In this respect, we think the Covid-19 crisis has been a great reminder of the positive role of a stockmarket listing. In our view, equity will always have a substantial role to play in company financing regardless of the shorter-term cycles, such as the de-equitisation in recent years.

While equity may be more expensive relative to debt than it has been in the past, it still holds the substantial benefits of being an efficient and relatively immediate source of capital that, unlike debt, is not burdened by a fixed repayment schedule.
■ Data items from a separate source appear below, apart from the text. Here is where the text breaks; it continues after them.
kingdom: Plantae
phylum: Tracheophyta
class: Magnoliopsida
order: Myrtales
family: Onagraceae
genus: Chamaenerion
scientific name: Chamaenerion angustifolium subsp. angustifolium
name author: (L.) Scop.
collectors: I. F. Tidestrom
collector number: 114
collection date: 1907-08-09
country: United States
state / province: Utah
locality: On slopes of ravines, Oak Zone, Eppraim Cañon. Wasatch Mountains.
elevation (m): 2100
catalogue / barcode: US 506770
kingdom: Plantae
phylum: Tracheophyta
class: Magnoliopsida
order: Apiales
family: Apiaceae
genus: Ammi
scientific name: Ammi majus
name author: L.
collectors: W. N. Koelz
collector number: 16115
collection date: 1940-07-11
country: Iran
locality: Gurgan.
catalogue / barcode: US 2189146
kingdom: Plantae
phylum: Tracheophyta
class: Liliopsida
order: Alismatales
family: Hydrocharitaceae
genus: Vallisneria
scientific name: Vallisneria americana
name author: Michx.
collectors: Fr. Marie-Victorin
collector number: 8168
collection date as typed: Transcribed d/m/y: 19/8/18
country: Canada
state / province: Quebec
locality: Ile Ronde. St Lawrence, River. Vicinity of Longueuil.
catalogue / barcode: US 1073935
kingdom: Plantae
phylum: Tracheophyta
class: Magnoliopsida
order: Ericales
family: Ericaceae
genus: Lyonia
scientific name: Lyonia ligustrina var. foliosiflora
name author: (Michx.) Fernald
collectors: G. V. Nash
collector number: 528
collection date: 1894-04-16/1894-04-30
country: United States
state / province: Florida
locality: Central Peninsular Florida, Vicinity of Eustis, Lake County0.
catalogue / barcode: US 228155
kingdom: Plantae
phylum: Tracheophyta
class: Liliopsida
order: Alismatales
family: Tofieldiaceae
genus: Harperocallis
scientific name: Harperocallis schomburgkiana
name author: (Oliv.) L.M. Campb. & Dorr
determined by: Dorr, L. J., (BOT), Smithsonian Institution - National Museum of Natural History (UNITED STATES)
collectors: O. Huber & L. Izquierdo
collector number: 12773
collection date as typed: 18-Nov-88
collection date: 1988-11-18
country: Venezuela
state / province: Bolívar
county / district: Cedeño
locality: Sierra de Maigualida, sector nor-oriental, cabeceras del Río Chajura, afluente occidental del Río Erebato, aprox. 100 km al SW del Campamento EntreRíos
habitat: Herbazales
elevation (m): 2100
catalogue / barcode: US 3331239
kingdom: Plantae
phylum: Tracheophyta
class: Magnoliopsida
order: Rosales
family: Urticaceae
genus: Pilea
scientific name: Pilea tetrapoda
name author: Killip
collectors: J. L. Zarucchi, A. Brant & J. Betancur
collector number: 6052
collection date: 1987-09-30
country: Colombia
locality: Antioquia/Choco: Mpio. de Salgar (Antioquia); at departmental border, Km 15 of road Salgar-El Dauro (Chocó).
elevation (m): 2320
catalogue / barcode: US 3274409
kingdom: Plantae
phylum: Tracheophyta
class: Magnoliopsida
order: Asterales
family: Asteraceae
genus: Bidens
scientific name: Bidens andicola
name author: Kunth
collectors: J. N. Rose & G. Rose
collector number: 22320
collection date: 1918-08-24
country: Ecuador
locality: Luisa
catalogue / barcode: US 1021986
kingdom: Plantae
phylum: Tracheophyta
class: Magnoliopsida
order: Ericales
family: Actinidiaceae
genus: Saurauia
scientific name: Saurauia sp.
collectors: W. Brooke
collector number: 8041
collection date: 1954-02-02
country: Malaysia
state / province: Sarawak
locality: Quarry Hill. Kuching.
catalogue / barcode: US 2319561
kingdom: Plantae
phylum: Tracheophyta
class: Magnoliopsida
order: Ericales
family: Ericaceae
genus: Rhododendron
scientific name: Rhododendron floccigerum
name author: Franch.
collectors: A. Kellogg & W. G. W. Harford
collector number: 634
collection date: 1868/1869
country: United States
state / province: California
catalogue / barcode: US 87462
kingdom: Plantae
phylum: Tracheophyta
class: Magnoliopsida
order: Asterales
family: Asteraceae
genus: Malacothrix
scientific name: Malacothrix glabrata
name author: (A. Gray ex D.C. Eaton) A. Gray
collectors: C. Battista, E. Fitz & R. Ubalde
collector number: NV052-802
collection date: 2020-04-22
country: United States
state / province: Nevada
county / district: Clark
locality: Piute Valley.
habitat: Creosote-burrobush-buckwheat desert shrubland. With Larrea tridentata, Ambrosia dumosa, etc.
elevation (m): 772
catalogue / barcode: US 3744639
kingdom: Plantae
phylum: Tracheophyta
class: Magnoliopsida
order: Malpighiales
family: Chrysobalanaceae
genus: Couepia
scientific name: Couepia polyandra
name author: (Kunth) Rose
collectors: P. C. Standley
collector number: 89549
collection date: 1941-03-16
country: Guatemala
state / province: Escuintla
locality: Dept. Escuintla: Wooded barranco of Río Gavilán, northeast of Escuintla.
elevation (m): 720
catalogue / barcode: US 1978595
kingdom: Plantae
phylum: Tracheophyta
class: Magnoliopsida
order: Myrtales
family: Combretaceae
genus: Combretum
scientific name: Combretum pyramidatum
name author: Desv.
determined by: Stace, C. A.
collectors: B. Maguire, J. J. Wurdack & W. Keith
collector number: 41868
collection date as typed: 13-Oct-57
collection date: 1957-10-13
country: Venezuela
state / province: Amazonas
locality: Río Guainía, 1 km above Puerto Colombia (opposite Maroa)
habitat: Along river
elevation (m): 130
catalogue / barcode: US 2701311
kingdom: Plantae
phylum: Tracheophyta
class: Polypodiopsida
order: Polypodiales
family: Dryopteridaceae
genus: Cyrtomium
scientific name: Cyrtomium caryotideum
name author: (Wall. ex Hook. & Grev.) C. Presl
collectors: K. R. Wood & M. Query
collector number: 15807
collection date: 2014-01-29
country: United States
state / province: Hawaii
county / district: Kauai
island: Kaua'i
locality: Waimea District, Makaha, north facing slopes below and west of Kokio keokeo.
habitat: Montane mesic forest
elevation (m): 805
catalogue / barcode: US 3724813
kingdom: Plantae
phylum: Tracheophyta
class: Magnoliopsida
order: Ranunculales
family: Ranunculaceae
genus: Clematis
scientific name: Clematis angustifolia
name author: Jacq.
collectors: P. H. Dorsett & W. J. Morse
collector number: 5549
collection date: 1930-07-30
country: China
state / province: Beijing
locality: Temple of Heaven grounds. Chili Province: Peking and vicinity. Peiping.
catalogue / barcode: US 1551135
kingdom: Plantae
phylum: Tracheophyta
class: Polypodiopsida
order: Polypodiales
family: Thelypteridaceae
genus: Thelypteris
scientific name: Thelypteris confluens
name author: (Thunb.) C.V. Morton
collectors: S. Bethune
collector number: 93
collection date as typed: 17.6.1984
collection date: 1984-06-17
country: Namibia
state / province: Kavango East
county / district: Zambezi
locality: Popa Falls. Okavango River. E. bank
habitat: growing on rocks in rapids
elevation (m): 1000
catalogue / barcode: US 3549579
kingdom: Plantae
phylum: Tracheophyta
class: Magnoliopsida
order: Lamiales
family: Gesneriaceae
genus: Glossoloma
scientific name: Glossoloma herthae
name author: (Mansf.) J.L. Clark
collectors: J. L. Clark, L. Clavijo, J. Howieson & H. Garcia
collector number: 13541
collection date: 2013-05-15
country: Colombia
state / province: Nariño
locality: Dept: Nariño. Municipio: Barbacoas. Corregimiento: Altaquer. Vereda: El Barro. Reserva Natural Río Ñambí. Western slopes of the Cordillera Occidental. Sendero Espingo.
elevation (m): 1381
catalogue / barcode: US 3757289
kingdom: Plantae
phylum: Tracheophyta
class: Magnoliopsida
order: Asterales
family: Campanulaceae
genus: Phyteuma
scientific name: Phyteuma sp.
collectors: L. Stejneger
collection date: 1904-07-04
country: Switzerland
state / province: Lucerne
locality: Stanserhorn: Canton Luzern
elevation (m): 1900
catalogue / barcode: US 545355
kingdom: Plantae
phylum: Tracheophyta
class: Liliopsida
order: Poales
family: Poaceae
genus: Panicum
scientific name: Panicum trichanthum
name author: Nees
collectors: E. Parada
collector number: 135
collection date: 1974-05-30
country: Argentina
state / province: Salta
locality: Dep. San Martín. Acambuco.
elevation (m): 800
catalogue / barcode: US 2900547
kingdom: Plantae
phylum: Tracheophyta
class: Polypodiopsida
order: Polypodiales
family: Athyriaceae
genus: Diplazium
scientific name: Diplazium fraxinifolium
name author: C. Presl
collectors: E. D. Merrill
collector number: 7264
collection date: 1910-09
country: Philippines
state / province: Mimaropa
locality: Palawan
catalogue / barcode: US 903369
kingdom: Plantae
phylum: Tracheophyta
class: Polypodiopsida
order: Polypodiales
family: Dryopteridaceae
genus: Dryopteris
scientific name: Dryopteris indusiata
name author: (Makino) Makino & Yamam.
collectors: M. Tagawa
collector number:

These attributes are key when seeking crisis funding and listed companies have been quick to take advantage this year. In 2019, the total from new equity issues (such as IPOs) and further equity issues (such as placings) came to £17 billion. But the Covid-19 crisis has led to a sharp spike in fundraising, with over £16 billion already raised in the first half of 2020 alone. January saw only £181 million in share issue but as the Covid-19 crisis worsened and the implications of lockdown restrictions on companies’ cashflow became clear, the monthly run-rate rose to £2.6 billion in April, £5.2 billion in May and £6.6 billion in June.

Research from Peel Hunt suggests that between 16 March and 21 June, there were 124 fundraisings attributed to Covid-19, raising an average of £125 million, equivalent to 27% of the issuing company, at a discount of 8% to the prior share price.

Debt financing’s inflexible repayment schedule relative to equity makes its less attractive for crisis fund raising. While equity investors receive their compensation in the form of dividends and earnings growth (via its impact on a share price) as and when they are achievable, debt holders require interest payments regardless of profitability and cash flow fluctuations. This is less than ideal during the Covid-19 crisis as lots of companies suffered enforced closures whilst lockdown measures were in place, putting huge pressure on working capital and ability to generate cash to service debt payments, rent, etc.

Equity investors who favour companies with conservative balance sheets have often been criticised for not embracing the earnings leverage potential of higher gearing. But the Covid-19 crisis has illustrated the flipside of this coin: higher risk. Leverage works both ways, and if cash flow drops away then interest repayments that previously seemed a cheap financing cost can quickly become unmanageable.

Perhaps the biggest advantage of equity financing is the speed at which a fresh cash injection can be arranged. Many companies have also issued bonds or negotiated new or amended banking facilities during the crisis, but issuing new shares is probably the quickest source of funds.

Under normal circumstances, a company listed on the UK main market can expect to be able to issue shares up to 10% of its total without triggering pre-emption rights [AIM market restrictions are looser]. This means it can sell or ‘place’ new shares to key large investors quickly, without the extra administration and time needed to offer shares to all existing holders. This timeframe could be as short as a couple of weeks, with investors only aware of the fund raise for the last day or two.

Pre-emption rights on larger share issues – which usually occur via a ‘rights issue’ to all investors – is a very important protection for smaller investors, enabling them to participate in fund raises and benefit from the discount at which such new shares are sold in the same proportion as larger investors. However, during times of stress, a placing to a specific group of larger investors is a very useful tool as a rights issue is conducted on a much longer timeframe due to more onerous requirements such as the publication of a prospectus. In April, the Pre-Emption Group suggested that issuances of up to 20% should be allowed without pre-emption on the main market, in recognition of the circumstances brought about by Covid-19.

While large swathes of the stockmarket have made use of this swift cash injection for ‘emergency’ circumstances brought about by Covid-19, others have seen the business environment evolve in a way that presents opportunities and have raised funds in order to target it.